Yasmin, a 20-something from Syria by way of Birmingham, came specifically for Rupert Sheldrake, who’s giving a talk on science and spirituality.
‘He’s amazing. Controversial, but amazing. I’m really excited to see him in person.’
Lucky for Yasmin (and the rest of us) there’s little separation between the speakers and the audience here. After panels, even big names linger at the back of their tents, brows furrowed in concentration as they struggle to pull themselves away from discussions before eagerly queuing up themselves for another talk.
When I run into two panelists from a debate on nature versus nurture at the bar, I feel a little nerdy thrill at being admitted to this senior common room of experts across so many fields of thought.
Hilary Lawson says they have been careful to select open-minded speakers who are willing to have their positions challenged.
‘There are plenty of literary festivals that have a series of talks but the core of our programme is debates rather than talks. We have a rule that we won’t give anyone a solo talk unless they are willing to take part in a debate.’
It’s the conversations sparked from these debates that really bring the festival to life. The format serves as an unusually effective intellectual ice-breaker for delving into deep topics with strangers.
When Bad Boys, a particularly divisive debate about modern masculinity, ends without consensus among the panelists the atmosphere on the festival grounds takes on an almost fervent quality as departing audience members grab the nearest person, stranger or not, to urgently demand what they thought of that last point.
Not all discussions are so accessible. While the festival aims to bring philosophy to the masses, it’s not dumbing anything down any theories – a fact I am acutely aware of during ‘A Crack in Everything.’

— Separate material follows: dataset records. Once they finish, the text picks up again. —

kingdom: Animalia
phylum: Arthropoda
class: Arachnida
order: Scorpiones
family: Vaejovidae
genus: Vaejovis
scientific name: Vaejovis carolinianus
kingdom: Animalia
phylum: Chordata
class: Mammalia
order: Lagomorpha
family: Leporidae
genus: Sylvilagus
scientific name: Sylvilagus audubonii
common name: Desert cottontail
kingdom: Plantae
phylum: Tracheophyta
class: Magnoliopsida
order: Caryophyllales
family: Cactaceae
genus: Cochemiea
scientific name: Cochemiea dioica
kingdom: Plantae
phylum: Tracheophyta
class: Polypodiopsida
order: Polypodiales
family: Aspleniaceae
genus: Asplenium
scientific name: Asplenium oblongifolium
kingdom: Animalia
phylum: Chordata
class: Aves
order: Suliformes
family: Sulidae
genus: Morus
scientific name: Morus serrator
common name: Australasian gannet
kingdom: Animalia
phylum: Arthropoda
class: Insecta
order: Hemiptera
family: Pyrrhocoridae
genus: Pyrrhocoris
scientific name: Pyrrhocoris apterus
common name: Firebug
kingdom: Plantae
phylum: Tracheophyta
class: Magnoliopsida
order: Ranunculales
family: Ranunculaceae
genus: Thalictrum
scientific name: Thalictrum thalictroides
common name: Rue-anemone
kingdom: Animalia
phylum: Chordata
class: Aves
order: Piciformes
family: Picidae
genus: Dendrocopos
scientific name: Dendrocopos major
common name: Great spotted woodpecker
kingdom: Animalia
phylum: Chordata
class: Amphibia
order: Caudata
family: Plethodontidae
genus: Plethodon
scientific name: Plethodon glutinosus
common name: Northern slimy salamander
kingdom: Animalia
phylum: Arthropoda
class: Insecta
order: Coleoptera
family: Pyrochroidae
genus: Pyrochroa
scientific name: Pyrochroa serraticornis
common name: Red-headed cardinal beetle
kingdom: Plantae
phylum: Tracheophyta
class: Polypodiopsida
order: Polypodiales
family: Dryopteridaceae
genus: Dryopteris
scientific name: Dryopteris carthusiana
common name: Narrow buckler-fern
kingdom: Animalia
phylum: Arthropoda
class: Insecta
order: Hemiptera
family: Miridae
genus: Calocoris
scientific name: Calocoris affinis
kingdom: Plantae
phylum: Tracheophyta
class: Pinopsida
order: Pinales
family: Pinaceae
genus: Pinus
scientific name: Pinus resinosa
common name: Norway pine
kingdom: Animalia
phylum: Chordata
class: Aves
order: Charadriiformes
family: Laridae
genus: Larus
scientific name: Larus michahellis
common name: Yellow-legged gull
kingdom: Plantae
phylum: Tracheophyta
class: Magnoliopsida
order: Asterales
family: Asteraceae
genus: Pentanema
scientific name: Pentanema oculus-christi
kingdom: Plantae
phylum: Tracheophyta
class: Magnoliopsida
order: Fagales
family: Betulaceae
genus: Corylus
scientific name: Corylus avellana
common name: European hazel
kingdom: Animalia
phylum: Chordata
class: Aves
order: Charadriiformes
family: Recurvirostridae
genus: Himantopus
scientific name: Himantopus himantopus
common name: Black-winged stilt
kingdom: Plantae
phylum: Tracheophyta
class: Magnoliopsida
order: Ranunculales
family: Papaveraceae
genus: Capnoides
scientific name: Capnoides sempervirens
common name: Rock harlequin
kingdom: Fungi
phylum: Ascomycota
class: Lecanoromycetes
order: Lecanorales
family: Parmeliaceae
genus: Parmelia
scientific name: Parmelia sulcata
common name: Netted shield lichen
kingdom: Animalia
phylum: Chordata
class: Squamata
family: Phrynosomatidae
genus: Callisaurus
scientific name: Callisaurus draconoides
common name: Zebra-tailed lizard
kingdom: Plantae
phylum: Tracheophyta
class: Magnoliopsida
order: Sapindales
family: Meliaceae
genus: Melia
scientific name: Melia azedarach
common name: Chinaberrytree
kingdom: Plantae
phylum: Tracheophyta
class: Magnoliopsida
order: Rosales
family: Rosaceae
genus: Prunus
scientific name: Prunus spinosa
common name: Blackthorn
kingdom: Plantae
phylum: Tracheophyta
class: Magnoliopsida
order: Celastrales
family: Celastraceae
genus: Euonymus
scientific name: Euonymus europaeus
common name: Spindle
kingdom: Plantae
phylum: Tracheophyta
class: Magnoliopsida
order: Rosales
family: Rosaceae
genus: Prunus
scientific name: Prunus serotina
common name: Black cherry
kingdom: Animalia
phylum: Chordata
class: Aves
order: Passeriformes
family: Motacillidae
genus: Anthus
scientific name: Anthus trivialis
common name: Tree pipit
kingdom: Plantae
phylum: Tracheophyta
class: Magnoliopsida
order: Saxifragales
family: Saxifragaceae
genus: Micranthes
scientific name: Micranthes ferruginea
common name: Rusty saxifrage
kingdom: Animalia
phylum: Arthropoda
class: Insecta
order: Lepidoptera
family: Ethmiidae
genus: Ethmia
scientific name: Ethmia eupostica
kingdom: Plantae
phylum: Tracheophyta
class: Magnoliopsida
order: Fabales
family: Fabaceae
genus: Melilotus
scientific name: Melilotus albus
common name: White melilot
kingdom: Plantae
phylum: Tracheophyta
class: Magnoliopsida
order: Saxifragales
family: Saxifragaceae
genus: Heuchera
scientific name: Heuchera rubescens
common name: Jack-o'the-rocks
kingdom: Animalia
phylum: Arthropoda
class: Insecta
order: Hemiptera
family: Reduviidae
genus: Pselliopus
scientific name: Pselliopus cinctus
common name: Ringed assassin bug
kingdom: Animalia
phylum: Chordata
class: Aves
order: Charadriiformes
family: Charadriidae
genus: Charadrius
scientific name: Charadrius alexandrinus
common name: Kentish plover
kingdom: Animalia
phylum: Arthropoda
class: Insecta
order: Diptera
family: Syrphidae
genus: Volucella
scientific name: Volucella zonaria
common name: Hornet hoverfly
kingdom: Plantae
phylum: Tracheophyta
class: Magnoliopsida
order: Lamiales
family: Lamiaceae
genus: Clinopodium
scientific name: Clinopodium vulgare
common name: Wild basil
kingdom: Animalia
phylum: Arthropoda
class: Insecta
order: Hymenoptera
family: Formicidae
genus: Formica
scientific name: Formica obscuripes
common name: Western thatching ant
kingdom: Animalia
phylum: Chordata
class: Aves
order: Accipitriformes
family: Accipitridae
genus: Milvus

Condensation is starting to form on the plastic windows of the main tent where people of an astonishing variety of ages have packed in for the panel debate that includes founder Lawson and Slovenian heavyweight Slavoj Žižek.
‘Is paradox an unavoidable consequence of the limits of the human mind?’ the moderator posits.
As I watch Žižek ruminate on the nature of paradox through a crystal clear Skype connection on the screen, I’m distracted by his fridge magnets. He’s slouched at his kitchen table, the dishevelled academic personified. Don’t world famous philosophers have their own offices?
‘Paradox is proof that we have made contact with reality,’ he says.
‘But reality is in some sense ontologically unfinished.’ counters Lawson.
I can feel my intellectual feet struggling to touch the ground.
‘He’s such a fascinating man,’ gushes the guy to my right.
Like most of the people I’ve spoken to, the two men next to me met earlier this afternoon, bonded by their shared scholarly devotion to Žižek’s YouTube lectures. They assure me his talks are usually easier to follow but I don’t mind. I’m enjoying the show.
As the sun sets over the heath, the venues transition from speakers to musical and comedy acts. I wander to a tent selling books where the playful melodies of a ragtag band called Tugboat Captain offers a refreshing balm to my over-stimulated mind. Two women seated at a table in the crowd are poring over their programme, making annotations and circling talks for the next day. The elderly man next to them smiles as he watches a boy dance near the stage.
I may have more questions and doubts than answers about what’s happening to our society after this weekend but I leave more certain of one thing – that I am not alone.